Retype exactly the lines from the one holding "### Upgrade / Downgrade Strategy" through the final line of the data, both included.

Data records
++++++

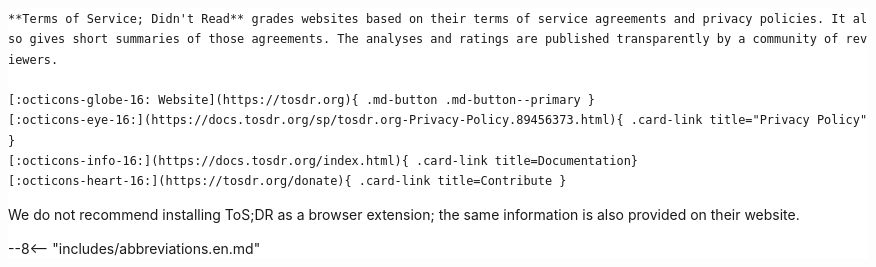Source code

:     **Terms of Service; Didn't Read** grades websites based on their terms of service agreements and privacy policies. It also gives short summaries of those agreements. The analyses and ratings are published transparently by a community of reviewers.

    [:octicons-globe-16: Website](https://tosdr.org){ .md-button .md-button--primary }
    [:octicons-eye-16:](https://docs.tosdr.org/sp/tosdr.org-Privacy-Policy.89456373.html){ .card-link title="Privacy Policy" }
    [:octicons-info-16:](https://docs.tosdr.org/index.html){ .card-link title=Documentation}
    [:octicons-heart-16:](https://tosdr.org/donate){ .card-link title=Contribute }

We do not recommend installing ToS;DR as a browser extension; the same information is also provided on their website.

--8<-- "includes/abbreviations.en.md"
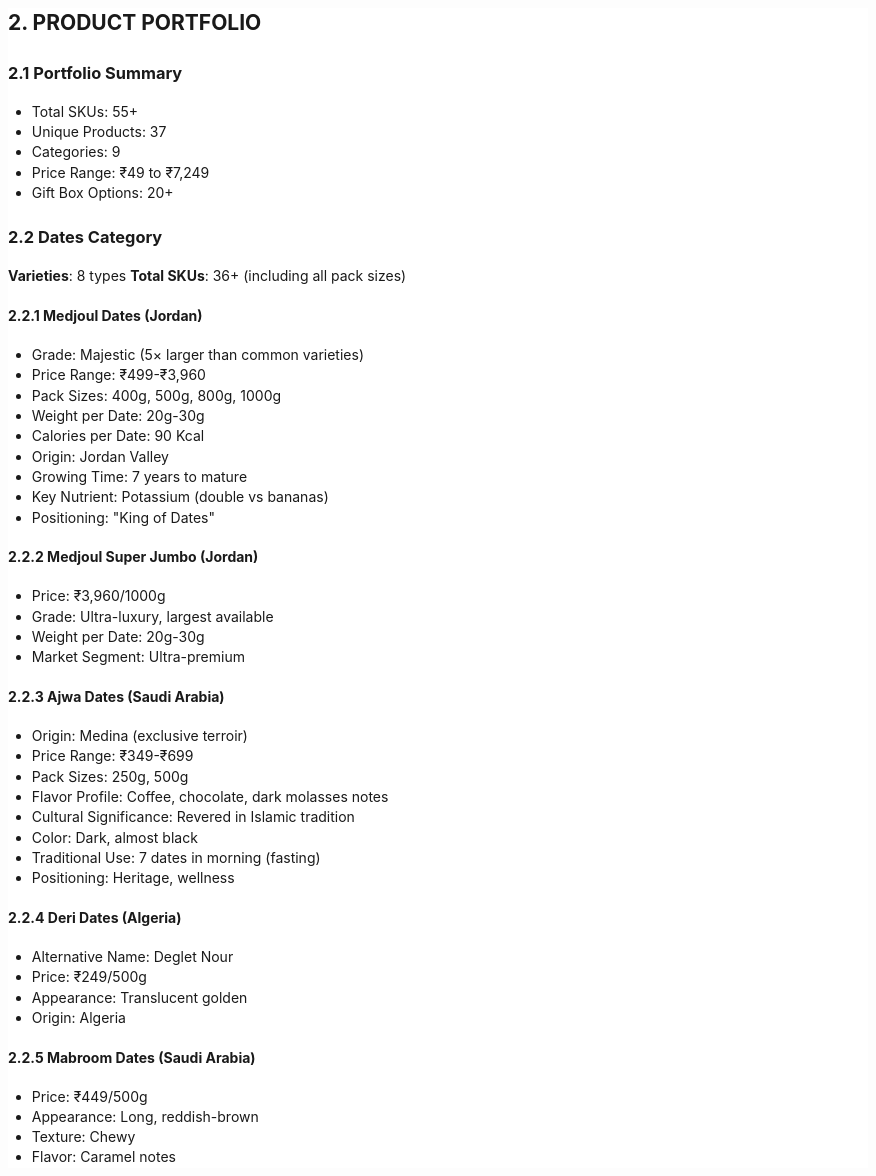 
## 2. PRODUCT PORTFOLIO

### 2.1 Portfolio Summary
- Total SKUs: 55+
- Unique Products: 37
- Categories: 9
- Price Range: ₹49 to ₹7,249
- Gift Box Options: 20+

### 2.2 Dates Category
**Varieties**: 8 types
**Total SKUs**: 36+ (including all pack sizes)

#### 2.2.1 Medjoul Dates (Jordan)
- Grade: Majestic (5× larger than common varieties)
- Price Range: ₹499-₹3,960
- Pack Sizes: 400g, 500g, 800g, 1000g
- Weight per Date: 20g-30g
- Calories per Date: 90 Kcal
- Origin: Jordan Valley
- Growing Time: 7 years to mature
- Key Nutrient: Potassium (double vs bananas)
- Positioning: "King of Dates"

#### 2.2.2 Medjoul Super Jumbo (Jordan)
- Price: ₹3,960/1000g
- Grade: Ultra-luxury, largest available
- Weight per Date: 20g-30g
- Market Segment: Ultra-premium

#### 2.2.3 Ajwa Dates (Saudi Arabia)
- Origin: Medina (exclusive terroir)
- Price Range: ₹349-₹699
- Pack Sizes: 250g, 500g
- Flavor Profile: Coffee, chocolate, dark molasses notes
- Cultural Significance: Revered in Islamic tradition
- Color: Dark, almost black
- Traditional Use: 7 dates in morning (fasting)
- Positioning: Heritage, wellness

#### 2.2.4 Deri Dates (Algeria)
- Alternative Name: Deglet Nour
- Price: ₹249/500g
- Appearance: Translucent golden
- Origin: Algeria

#### 2.2.5 Mabroom Dates (Saudi Arabia)
- Price: ₹449/500g
- Appearance: Long, reddish-brown
- Texture: Chewy
- Flavor: Caramel notes
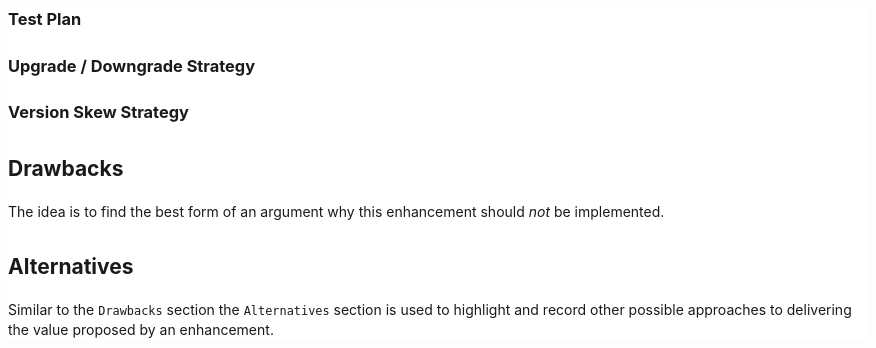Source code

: ### Test Plan

### Upgrade / Downgrade Strategy

### Version Skew Strategy

## Drawbacks

The idea is to find the best form of an argument why this enhancement should _not_ be implemented.

## Alternatives

Similar to the `Drawbacks` section the `Alternatives` section is used to
highlight and record other possible approaches to delivering the value proposed
by an enhancement.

++++++

### RESPONSE
### Upgrade / Downgrade Strategy

### Version Skew Strategy

## Drawbacks

The idea is to find the best form of an argument why this enhancement should _not_ be implemented.

## Alternatives

Similar to the `Drawbacks` section the `Alternatives` section is used to
highlight and record other possible approaches to delivering the value proposed
by an enhancement.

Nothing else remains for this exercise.